Par ailleurs, il croit que la situation économique de la population est un des facteurs de risque dans leur manière de construire. Selon lui, « une construction qui respecte les normes coûte cher, mais la majorité de la population vit dans la misère donc ils n’ont pas les moyens pour faire appel à des spécialistes. Ils s’amusent à acheter n’importe quel type de terrain sans faire des études ou de consultation puis appeler un proche ayant une certaine connaissance en la matière et quelques jours ils construisent leur maison ». L’ingénieur croit qu’à part quelques bâtiments publics qui répondent plus ou moins aux normes modernes de construction, la majorité des maisons sont que de belles maisons qui ne pas capables de résister à un séisme de magnitude 3 ou 4.

Quelle est l’utilité des campagnes d’évaluation du MTPTC après le séisme?

L’ingénieur Gabriel faisait partie de l’équipe d’évaluation du Ministère des Travaux Publics, Transport et Communication (MTPTC) après le passage du cataclysme. Il se souvient qu’il y avait des maisons qui ont été marquées rouge ce qui signifie qu’elles devraient être démolies mais à son grand étonnement 13 ans plus tard, certaines de ces maisons sont toujours debout et les autorités étatiques restent les bras croisés constatant le danger. De même pour les maisons marquées jaune, ce qui voulait dire qu’elles devraient être réparées à un certain niveau mais ces maisons sont aujourd’hui habitées, ce qui rend la tâche d’autant plus compliqué.

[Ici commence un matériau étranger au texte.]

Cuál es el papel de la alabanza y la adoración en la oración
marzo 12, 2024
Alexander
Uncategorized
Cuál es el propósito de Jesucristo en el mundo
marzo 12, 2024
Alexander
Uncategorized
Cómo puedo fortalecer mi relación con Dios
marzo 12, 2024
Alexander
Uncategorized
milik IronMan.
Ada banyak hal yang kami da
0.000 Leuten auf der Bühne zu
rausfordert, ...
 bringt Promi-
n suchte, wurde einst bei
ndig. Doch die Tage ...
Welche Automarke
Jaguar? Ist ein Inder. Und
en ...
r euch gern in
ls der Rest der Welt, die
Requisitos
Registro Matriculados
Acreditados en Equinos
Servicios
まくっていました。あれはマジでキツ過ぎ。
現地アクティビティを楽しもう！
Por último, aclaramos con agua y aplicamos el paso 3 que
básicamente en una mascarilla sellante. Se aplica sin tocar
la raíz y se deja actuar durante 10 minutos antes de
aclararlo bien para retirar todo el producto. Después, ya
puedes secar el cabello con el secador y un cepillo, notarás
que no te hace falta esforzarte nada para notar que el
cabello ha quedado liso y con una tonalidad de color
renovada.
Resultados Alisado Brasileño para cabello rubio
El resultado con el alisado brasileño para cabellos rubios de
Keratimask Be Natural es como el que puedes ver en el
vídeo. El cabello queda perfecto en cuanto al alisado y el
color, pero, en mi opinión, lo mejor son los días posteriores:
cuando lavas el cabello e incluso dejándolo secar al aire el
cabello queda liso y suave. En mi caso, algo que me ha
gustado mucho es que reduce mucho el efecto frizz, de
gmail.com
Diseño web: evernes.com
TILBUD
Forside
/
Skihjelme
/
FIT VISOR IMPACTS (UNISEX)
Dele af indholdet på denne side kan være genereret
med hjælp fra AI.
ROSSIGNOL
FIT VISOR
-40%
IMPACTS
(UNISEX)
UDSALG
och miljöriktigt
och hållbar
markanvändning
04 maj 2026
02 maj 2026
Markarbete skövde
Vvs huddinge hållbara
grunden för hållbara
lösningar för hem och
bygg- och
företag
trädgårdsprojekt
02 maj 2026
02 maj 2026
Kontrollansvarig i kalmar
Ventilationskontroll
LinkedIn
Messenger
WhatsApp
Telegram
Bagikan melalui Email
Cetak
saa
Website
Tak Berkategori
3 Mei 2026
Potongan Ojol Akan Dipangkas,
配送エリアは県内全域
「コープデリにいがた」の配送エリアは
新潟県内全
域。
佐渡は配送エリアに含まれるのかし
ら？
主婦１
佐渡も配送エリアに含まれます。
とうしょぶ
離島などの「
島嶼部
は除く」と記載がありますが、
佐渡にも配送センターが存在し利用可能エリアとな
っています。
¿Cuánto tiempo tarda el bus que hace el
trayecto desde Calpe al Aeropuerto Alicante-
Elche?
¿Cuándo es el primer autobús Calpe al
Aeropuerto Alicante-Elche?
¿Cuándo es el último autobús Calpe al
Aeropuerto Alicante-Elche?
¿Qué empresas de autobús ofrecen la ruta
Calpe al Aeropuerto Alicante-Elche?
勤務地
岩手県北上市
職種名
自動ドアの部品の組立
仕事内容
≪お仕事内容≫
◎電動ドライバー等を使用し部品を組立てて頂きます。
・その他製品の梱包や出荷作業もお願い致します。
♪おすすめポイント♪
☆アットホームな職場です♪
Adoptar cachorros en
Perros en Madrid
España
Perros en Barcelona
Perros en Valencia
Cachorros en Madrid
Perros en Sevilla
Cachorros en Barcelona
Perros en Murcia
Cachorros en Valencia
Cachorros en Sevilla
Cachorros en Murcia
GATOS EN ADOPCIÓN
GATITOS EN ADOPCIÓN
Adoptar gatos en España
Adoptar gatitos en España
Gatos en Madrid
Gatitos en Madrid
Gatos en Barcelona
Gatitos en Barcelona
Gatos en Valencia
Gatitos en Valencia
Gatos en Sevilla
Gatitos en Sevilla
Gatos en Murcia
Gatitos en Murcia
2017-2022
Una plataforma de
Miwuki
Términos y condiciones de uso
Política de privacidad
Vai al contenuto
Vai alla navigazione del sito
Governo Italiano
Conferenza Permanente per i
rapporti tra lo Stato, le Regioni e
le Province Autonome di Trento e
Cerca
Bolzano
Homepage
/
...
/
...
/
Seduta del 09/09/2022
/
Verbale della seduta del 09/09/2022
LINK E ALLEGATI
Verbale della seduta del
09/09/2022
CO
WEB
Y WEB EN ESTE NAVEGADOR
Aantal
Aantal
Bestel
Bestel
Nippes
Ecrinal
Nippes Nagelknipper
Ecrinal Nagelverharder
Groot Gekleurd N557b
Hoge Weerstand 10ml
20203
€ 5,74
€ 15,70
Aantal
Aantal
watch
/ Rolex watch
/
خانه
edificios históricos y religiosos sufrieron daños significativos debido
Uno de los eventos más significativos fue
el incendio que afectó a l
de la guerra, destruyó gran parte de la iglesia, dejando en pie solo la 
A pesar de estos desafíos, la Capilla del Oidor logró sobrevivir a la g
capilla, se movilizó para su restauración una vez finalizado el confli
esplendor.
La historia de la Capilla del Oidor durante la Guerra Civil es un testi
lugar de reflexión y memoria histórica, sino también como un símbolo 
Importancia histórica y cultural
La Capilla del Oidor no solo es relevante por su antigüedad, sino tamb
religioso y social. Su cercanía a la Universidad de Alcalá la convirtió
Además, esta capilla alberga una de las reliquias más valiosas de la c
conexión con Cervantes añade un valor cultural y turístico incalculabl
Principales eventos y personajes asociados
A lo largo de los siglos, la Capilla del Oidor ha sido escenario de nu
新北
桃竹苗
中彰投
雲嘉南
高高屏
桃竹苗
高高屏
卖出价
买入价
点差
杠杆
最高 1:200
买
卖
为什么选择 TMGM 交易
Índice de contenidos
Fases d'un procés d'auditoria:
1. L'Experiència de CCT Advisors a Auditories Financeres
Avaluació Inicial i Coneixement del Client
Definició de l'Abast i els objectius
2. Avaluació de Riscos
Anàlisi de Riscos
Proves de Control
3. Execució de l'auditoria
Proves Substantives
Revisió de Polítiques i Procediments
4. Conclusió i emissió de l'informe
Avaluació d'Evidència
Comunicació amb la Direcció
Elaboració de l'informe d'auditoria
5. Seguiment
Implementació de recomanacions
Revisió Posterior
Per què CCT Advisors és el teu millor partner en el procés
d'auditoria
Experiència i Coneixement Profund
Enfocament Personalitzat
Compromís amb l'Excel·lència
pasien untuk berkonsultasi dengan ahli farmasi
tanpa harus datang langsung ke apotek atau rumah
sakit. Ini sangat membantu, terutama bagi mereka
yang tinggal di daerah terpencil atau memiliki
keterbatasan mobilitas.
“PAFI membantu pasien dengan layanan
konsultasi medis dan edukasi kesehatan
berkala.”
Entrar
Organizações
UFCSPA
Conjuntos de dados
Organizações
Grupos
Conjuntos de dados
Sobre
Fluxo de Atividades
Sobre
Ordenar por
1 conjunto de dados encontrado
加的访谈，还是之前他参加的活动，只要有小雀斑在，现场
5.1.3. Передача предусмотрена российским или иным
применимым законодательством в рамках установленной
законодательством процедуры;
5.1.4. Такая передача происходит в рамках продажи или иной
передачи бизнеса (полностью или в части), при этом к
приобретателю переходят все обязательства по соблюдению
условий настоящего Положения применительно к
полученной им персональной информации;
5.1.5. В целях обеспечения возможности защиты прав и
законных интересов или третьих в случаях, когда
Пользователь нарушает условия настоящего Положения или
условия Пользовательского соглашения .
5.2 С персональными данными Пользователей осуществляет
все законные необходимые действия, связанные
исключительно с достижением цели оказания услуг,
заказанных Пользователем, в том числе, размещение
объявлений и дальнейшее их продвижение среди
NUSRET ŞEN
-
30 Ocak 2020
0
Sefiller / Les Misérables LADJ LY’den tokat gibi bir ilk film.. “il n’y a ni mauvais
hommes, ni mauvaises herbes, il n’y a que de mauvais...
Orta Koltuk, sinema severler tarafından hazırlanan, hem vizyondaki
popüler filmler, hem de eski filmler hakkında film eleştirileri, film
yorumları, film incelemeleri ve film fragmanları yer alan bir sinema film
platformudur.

Le spécialiste croit que la population n’est pas assez éduquée sur ce que représente un séisme, or le pays est traversé par des failles sismiques qui sont toujours en activité. Rare sont les personnes qui ont des connaissances sur les catastrophes naturelles. Il déplore du fait que seul le Bureau des Mines et de l’Energie (BME) assure des campagnes de sensibilisation sur les risques écologies et géologiques, mais les autres instances concernées ne sont pas vraiment impliquées. Il accuse l’Etat haïtien d’être le principal responsable de l’ampleur des dégâts causée par le séisme du 14 août 2021 dans le Sud du pays. Il plaide en faveur d’un Etat avant-gardiste en lieu et place de cet Etat pompier.

En guise de propositions, l’ingénieur civil conseille aux autorités de mieux superviser le secteur de construction et surtout d’éduquer la population sur les catastrophes naturelles, les séismes en particulier. En ce qui a trait à la population, il leur recommande de se pencher sur la qualité d’une maison au lieu de la quantité. Le spécialiste croit qu’il serait mieux de posséder une pièce et celle-ci répond aux normes de construction au lieu d’en avoir 10 qui sont construites n’importe comment.